To implement the greedy strategy, we first sort the tasks by task time using any n log n sorting algorithm, and then assign the tasks to the m persons in round-robin fashion. The task assignment takes linear time. So the overall complexity is O(n log n). The code for the ACT method is given below. A test program and output are given in the files AverageCompletionTime3.*.

---

public class AverageCompletionTime3
{
   // top-level nested class
   static class Task implements Comparable
   {
      // instance data members
      int time;                  // task length
      int id;                    // task id
      int person;                // person who is to do the task

      // constructor
      Task(int theTime, int theId)
      {
         time = theTime;
         id = theId;
      }

     // method of Comparable
     /** return true iff this < x */
     public int compareTo(Object x)
     {
        int xTime = ((Task) x).time;
        if (time < xTime)
           return -1;
        if (time == xTime)
           return 0;
        return 1;
      }

      /** return true iff this == x */
      public boolean equals(Object x)
         {return time == ((Task) x).time;}
   }

   /** reorder the tasks task[1:task.length-1] so that the
     * average completeion time is minimized
     * param m is the number of persons available to do tasks */
   public static void minimizeAverageCompletionTime(Task [] task, int m)
   {
      HeapSort.heapSort(task);
      // assign tasks to persons in round-robin fashion
      for (int i = 1; i <= task.length - 1; i++)
         task[i].person = (i-1) % m + 1;
   }
}

(b)

The greedy startegy implemented by method minimizeAverageCompletionTime always minimize the ACT. To see this, let the task times, in nondecreasing order, be t1, t2, ..., tn.
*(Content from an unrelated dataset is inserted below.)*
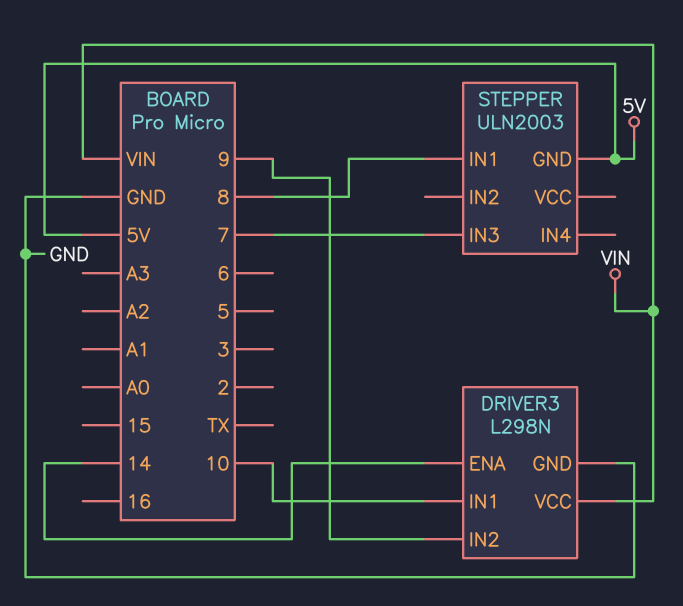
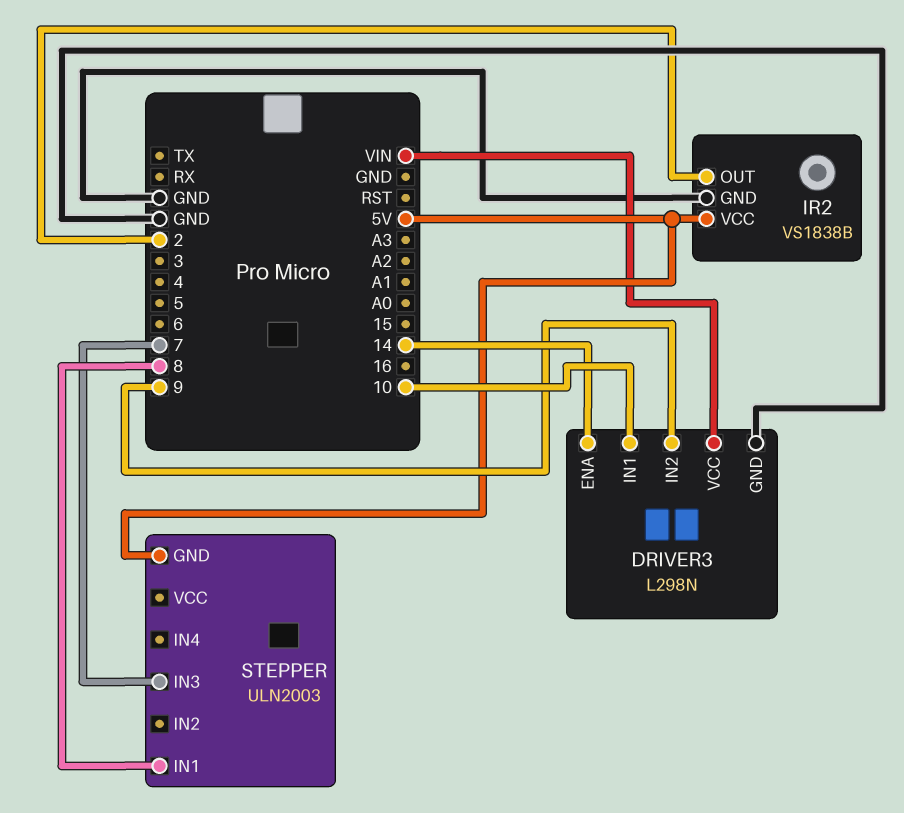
IR2: none -> VS1838B
IR2 pin GND: none -> GND
IR2 pin OUT: none -> 2
IR2 pin VCC: none -> 5V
The ACT of the task assignment constructed by the greedy algorithm is the sum of floor((n-i+1)/m)ti for i equal to 1 to n divided by n. In the sum, we see that the m largest times are multiplied by 1, the next m by 2, the next m by 3, etc. In every task assignment, the last task assigned to each person is multiplied by 1; the second last task by 2; etc. Therefore, we cannot get a smaller sum than obtained by the greedy algorithm.